Following the start of the full-scale invasion on Feb. 24, Biden called it an “unprovoked and unjustified attack” at the time, which he reinforced on Tuesday, asserting Putin’s aim is to “shake the foundations of the free world” and “make it bend to his menacing ways.” Biden said, “He thought he could roll into Ukraine and the world would roll over. Instead he met a wall of strength he never imagined. He met the Ukrainian people.”
Throughout the address, Biden applauded the fearlessness of every Ukrainian: “Ukrainians are fighting back with pure courage. But the next few days, weeks, months, will be hard on them.” Biden said later, “Putin may circle Kyiv with tanks, but he will never gain the hearts and souls of the Ukrainian people. He will never extinguish their love of freedom. He will never weaken the resolve of the free world.”
It was one of the few moments throughout the address that was met with bipartisan support. Many members of Congress waved miniature Ukrainian flags and wore blue and yellow, the colors of the flag. Ukrainian Ambassador to the US Oksana Markarova was also in attendance.

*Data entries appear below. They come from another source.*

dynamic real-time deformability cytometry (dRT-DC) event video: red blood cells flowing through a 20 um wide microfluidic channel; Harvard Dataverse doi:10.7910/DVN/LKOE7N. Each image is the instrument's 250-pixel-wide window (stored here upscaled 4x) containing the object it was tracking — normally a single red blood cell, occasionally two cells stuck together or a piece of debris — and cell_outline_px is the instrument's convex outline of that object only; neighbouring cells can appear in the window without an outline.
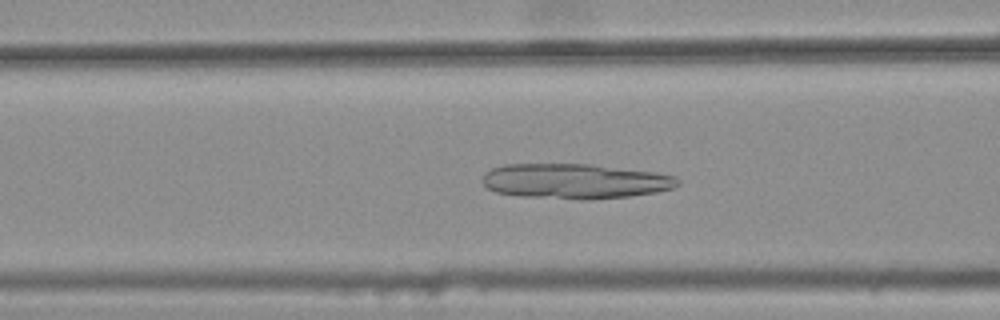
{"species": "common noctule bat (a hibernating species)", "species_latin": "Nyctalus noctula", "temperature_condition": "warm", "stored_images_in_passage": 35, "camera_frame_rate_fps": 3000, "um_per_image_px": 0.085, "animal": {"sex": "female", "body_mass_g": 25.1}, "frame": {"image": 1, "passage_image": 11, "time_ms": 3.333, "image_size_px": [1000, 320], "cell_outline_px": [[680, 184], [672, 188], [656, 192], [628, 196], [588, 200], [580, 200], [520, 196], [496, 192], [488, 188], [480, 180], [484, 172], [492, 168], [504, 164], [592, 164], [652, 172], [676, 176], [680, 180]], "centroid_in_image_um": [48.84, 15.4], "position_along_channel_um": 117.8, "area_um2": 40.11}}
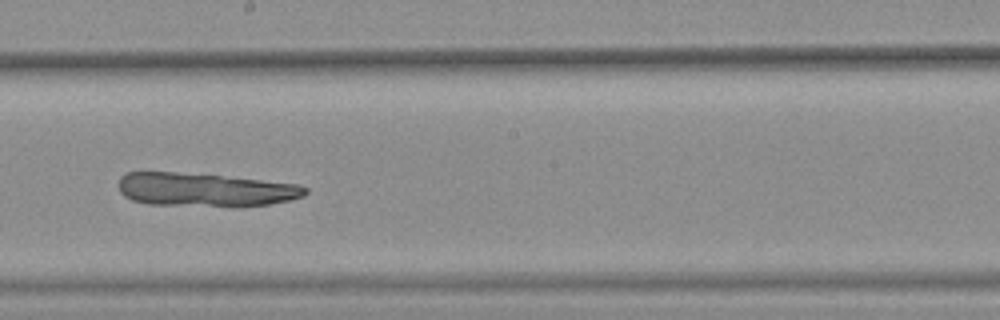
{"frame": {"image": 2, "passage_image": 20, "time_ms": 6.333, "image_size_px": [1000, 320], "cell_outline_px": [[308, 192], [304, 196], [288, 200], [268, 204], [236, 208], [148, 204], [132, 200], [124, 196], [120, 192], [120, 176], [128, 172], [176, 172], [220, 176], [300, 184], [308, 188]], "centroid_in_image_um": [17.44, 16.15], "position_along_channel_um": 230.8, "area_um2": 36.88}}
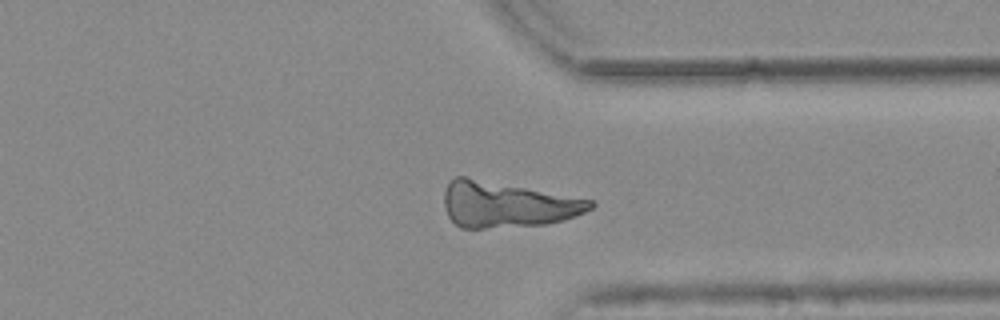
{"frame": {"image": 3, "passage_image": 31, "time_ms": 10.0, "image_size_px": [1000, 320], "cell_outline_px": [[596, 204], [592, 208], [576, 216], [564, 220], [544, 224], [484, 228], [460, 228], [448, 216], [444, 208], [444, 192], [448, 180], [456, 176], [464, 176], [592, 200]], "centroid_in_image_um": [43.05, 17.38], "position_along_channel_um": 368.4, "area_um2": 38.78}}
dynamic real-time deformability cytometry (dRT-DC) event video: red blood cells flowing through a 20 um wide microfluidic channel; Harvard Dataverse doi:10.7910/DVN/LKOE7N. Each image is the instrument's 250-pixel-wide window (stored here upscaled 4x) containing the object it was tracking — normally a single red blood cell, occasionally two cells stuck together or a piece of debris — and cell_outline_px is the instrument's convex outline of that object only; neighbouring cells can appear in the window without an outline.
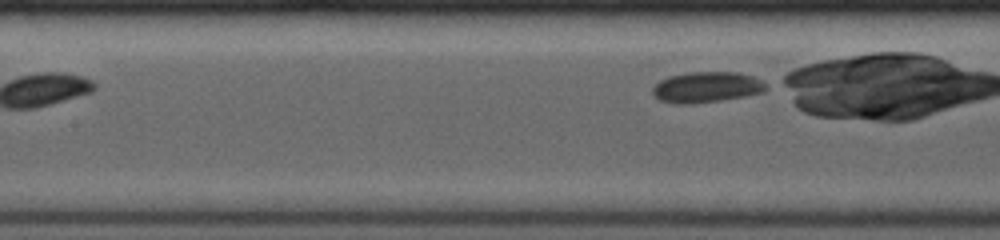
{"species": "common noctule bat (a hibernating species)", "species_latin": "Nyctalus noctula", "temperature_condition": "room temperature", "stored_images_in_passage": 7, "segment_of_instrument_passage": [2, 2], "camera_frame_rate_fps": 4000, "um_per_image_px": 0.085, "animal": {"sex": "female", "body_mass_g": 19.0, "forearm_length_mm": 53.3}, "frame": {"image": 1, "passage_image": 7, "time_ms": 3.5, "image_size_px": [1000, 240], "cell_outline_px": [[768, 88], [764, 92], [744, 96], [720, 100], [692, 104], [672, 104], [660, 100], [652, 92], [652, 88], [660, 80], [668, 76], [688, 72], [736, 72], [752, 76], [768, 84]], "centroid_in_image_um": [60.06, 7.41], "position_along_channel_um": 147.3, "area_um2": 20.4}}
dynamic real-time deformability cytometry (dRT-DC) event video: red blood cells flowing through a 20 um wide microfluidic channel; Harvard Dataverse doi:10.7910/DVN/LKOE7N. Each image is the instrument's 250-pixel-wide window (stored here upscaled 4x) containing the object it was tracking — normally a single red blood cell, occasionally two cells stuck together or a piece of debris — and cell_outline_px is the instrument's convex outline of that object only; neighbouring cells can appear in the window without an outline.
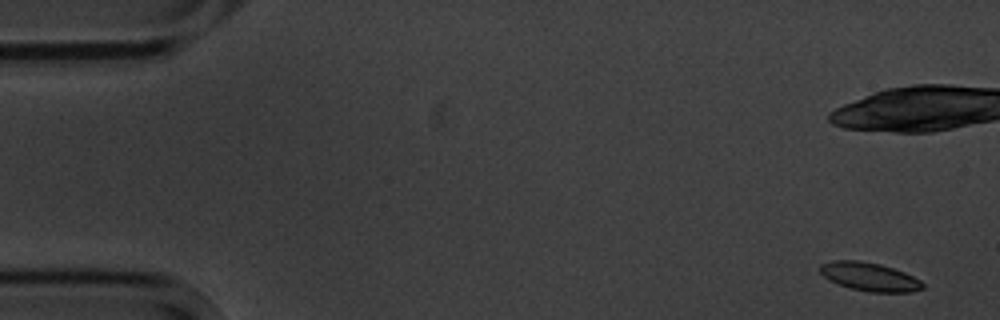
{"species": "common noctule bat (a hibernating species)", "species_latin": "Nyctalus noctula", "temperature_condition": "cold", "stored_images_in_passage": 7, "camera_frame_rate_fps": 3000, "um_per_image_px": 0.085, "animal": {"sex": "male", "body_mass_g": 20.1, "forearm_length_mm": 53.5}, "frame": {"image": 1, "passage_image": 1, "time_ms": 0.0, "image_size_px": [1000, 320], "cell_outline_px": [[924, 288], [912, 292], [868, 292], [852, 288], [828, 280], [820, 272], [820, 264], [832, 260], [860, 260], [880, 264], [904, 272], [920, 280], [924, 284]], "centroid_in_image_um": [73.91, 23.52], "position_along_channel_um": 11.1, "area_um2": 16.99}}
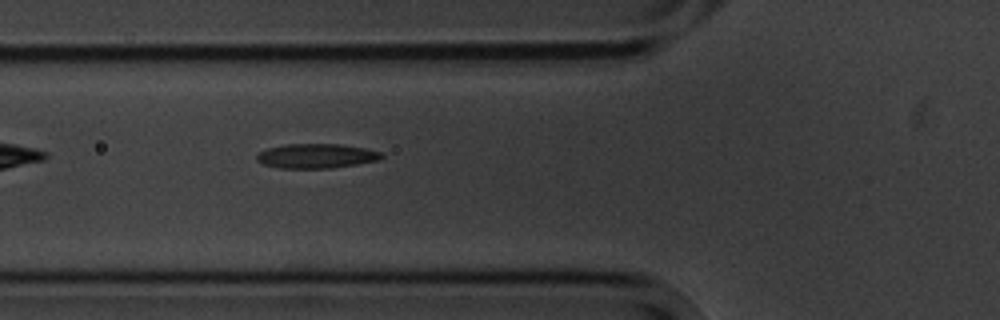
{"frame": {"image": 2, "passage_image": 7, "time_ms": 7.667, "image_size_px": [1000, 320], "cell_outline_px": [[384, 156], [380, 160], [332, 168], [280, 168], [264, 164], [256, 160], [256, 156], [260, 152], [268, 148], [284, 144], [340, 144], [364, 148], [384, 152]], "centroid_in_image_um": [26.92, 13.25], "position_along_channel_um": 98.9, "area_um2": 17.86}}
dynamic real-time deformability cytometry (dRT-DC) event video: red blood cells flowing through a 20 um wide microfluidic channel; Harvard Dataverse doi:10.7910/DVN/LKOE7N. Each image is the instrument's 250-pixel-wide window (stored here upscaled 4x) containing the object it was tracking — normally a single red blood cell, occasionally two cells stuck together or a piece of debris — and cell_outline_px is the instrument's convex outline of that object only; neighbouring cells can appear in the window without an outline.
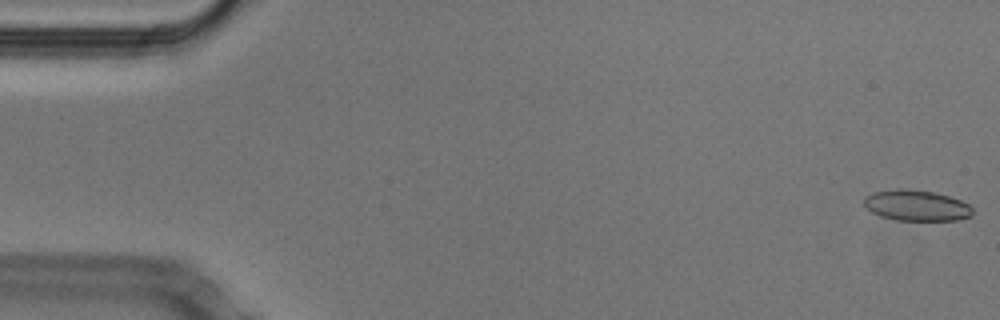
{"species": "Egyptian fruit bat (a non-hibernating species)", "species_latin": "Rousettus aegyptiacus", "temperature_condition": "cold", "stored_images_in_passage": 15, "camera_frame_rate_fps": 3000, "um_per_image_px": 0.085, "animal": {"sex": "male"}, "frame": {"image": 1, "passage_image": 1, "time_ms": 0.0, "image_size_px": [1000, 320], "cell_outline_px": [[972, 216], [956, 220], [896, 220], [880, 216], [872, 212], [864, 204], [864, 196], [872, 192], [896, 188], [900, 188], [936, 192], [960, 200], [968, 204], [972, 208]], "centroid_in_image_um": [77.88, 17.45], "position_along_channel_um": 7.1, "area_um2": 19.54}}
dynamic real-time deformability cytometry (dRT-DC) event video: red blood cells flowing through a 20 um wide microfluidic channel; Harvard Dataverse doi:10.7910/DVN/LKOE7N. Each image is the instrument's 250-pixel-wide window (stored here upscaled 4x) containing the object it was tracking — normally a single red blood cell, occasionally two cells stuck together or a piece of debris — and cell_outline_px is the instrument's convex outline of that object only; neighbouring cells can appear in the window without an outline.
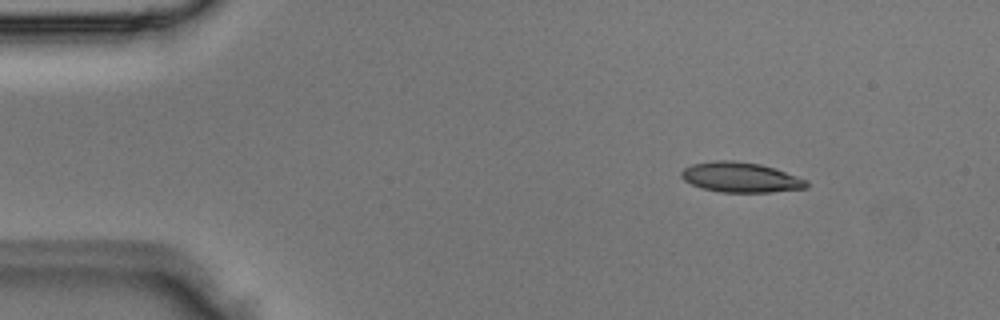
{"species": "Egyptian fruit bat (a non-hibernating species)", "species_latin": "Rousettus aegyptiacus", "temperature_condition": "room temperature", "stored_images_in_passage": 3, "segment_of_instrument_passage": [1, 2], "camera_frame_rate_fps": 3000, "um_per_image_px": 0.085, "animal": {"sex": "male"}, "frame": {"image": 1, "passage_image": 1, "time_ms": 0.0, "image_size_px": [1000, 320], "cell_outline_px": [[808, 188], [772, 192], [720, 192], [704, 188], [692, 184], [684, 180], [680, 176], [680, 172], [684, 168], [692, 164], [716, 160], [732, 160], [760, 164], [776, 168], [808, 180]], "centroid_in_image_um": [62.98, 15.07], "position_along_channel_um": 22.0, "area_um2": 22.02}}
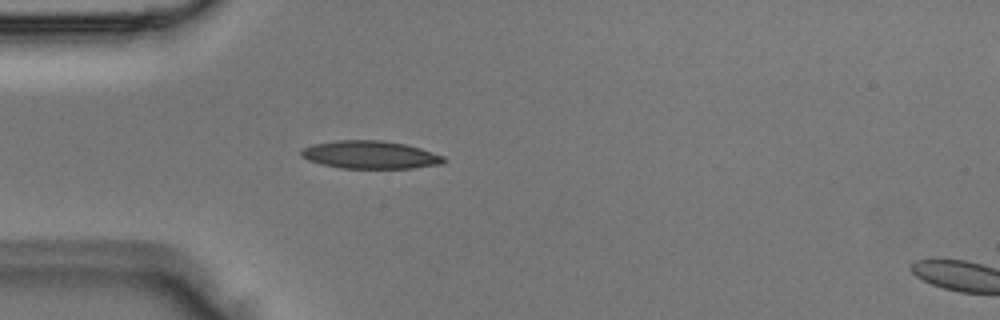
{"frame": {"image": 2, "passage_image": 2, "time_ms": 0.333, "image_size_px": [1000, 320], "cell_outline_px": [[448, 160], [444, 164], [412, 168], [340, 168], [320, 164], [308, 160], [300, 156], [300, 152], [304, 148], [312, 144], [336, 140], [384, 140], [404, 144], [420, 148], [444, 156]], "centroid_in_image_um": [31.48, 13.16], "position_along_channel_um": 53.5, "area_um2": 23.35}}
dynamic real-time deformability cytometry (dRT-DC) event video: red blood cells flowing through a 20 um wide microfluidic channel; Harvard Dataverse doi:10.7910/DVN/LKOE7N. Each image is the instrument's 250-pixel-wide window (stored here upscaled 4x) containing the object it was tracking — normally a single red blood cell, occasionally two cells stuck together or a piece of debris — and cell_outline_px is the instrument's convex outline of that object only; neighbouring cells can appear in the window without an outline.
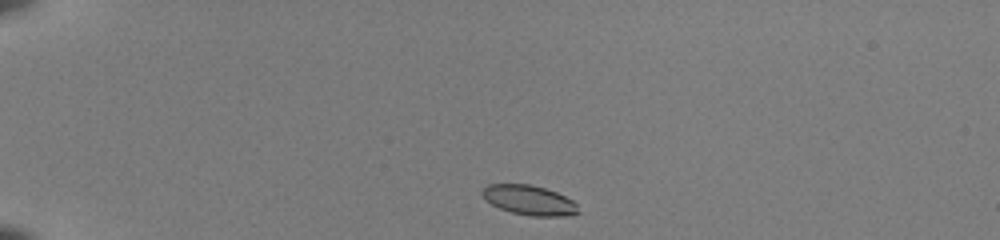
{"species": "common noctule bat (a hibernating species)", "species_latin": "Nyctalus noctula", "temperature_condition": "room temperature", "stored_images_in_passage": 40, "camera_frame_rate_fps": 3000, "um_per_image_px": 0.085, "animal": {"sex": "female", "body_mass_g": 22.0, "forearm_length_mm": 56.7}, "frame": {"image": 1, "passage_image": 1, "time_ms": 0.0, "image_size_px": [1000, 240], "cell_outline_px": [[580, 212], [560, 216], [532, 216], [512, 212], [500, 208], [492, 204], [480, 192], [488, 184], [528, 184], [544, 188], [556, 192], [572, 200], [576, 204]], "centroid_in_image_um": [44.98, 17.01], "position_along_channel_um": 40.0, "area_um2": 16.3}}
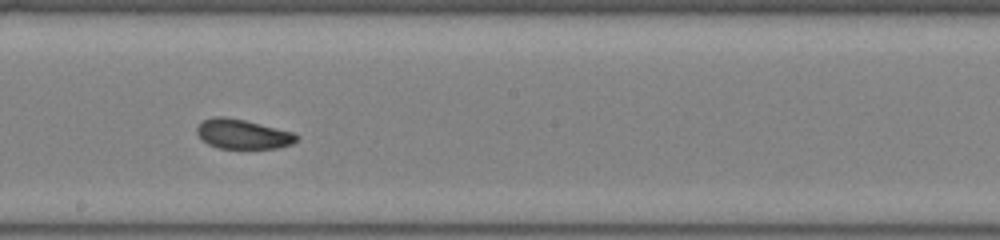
{"frame": {"image": 2, "passage_image": 20, "time_ms": 6.333, "image_size_px": [1000, 240], "cell_outline_px": [[300, 136], [292, 144], [276, 148], [220, 148], [208, 144], [196, 132], [196, 128], [204, 120], [212, 116], [224, 116], [244, 120], [292, 132]], "centroid_in_image_um": [20.63, 11.39], "position_along_channel_um": 227.6, "area_um2": 16.94}}
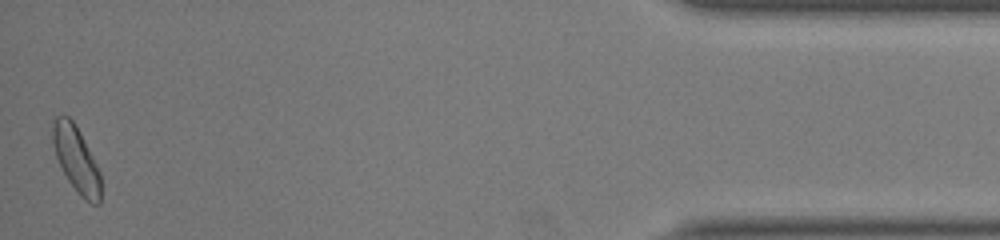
{"frame": {"image": 3, "passage_image": 40, "time_ms": 13.0, "image_size_px": [1000, 240], "cell_outline_px": [[100, 204], [92, 204], [84, 200], [80, 196], [68, 180], [56, 156], [52, 140], [52, 124], [56, 116], [68, 116], [72, 120], [80, 132], [100, 172]], "centroid_in_image_um": [6.48, 13.55], "position_along_channel_um": 428.7, "area_um2": 18.15}, "authors_computed_cell_mechanics": {"area_um2": 17.4556, "velocity_mm_per_s": 3.9875, "shape_relaxation_time_tau1_ms": 5.8098, "shape_relaxation_time_tau2_ms": 2.3629, "deformation_change_tau1": 0.1127, "deformation_change_tau2": 0.0747}}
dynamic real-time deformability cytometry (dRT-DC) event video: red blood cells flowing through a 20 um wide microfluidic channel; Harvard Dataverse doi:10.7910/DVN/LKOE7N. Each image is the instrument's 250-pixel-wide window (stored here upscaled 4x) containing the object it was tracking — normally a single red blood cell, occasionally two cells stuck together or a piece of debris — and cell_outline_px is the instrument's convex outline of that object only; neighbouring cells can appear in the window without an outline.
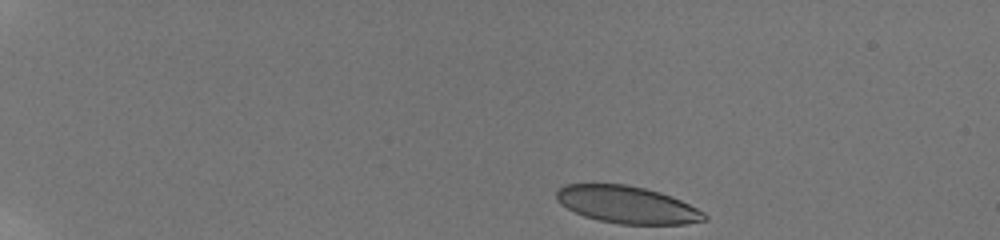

She was met with a standing ovation at the encouragement of Biden.
Image Source: Getty / Saul Loeb
So far, the US and its NATO allies have responded with economic sanctions that caused the Russian stock market to crash and then shutter. Big banks were cut off from international financial systems, and a tech embargo was also enacted. “We prepared extensively and carefully,” Biden said. He also announced for the first time that American air space would be closed off to Russian flights. “Putin is now isolated from the world more than ever.”
Though military, economic, and humanitarian aid is being given to Ukraine, Biden made clear the US would not be directly engaging militarily at this time. Forces are, however, being deployed to European countries, including Poland, Romania, and Latvia, to defend the nation’s allies in the event fighting moves west.
Biden ended his Russia-Ukraine remarks with a message of resolve to the American people: “This is a real test. It’s going to take time. So let us continue to draw inspiration from the iron will of the Ukrainian people.”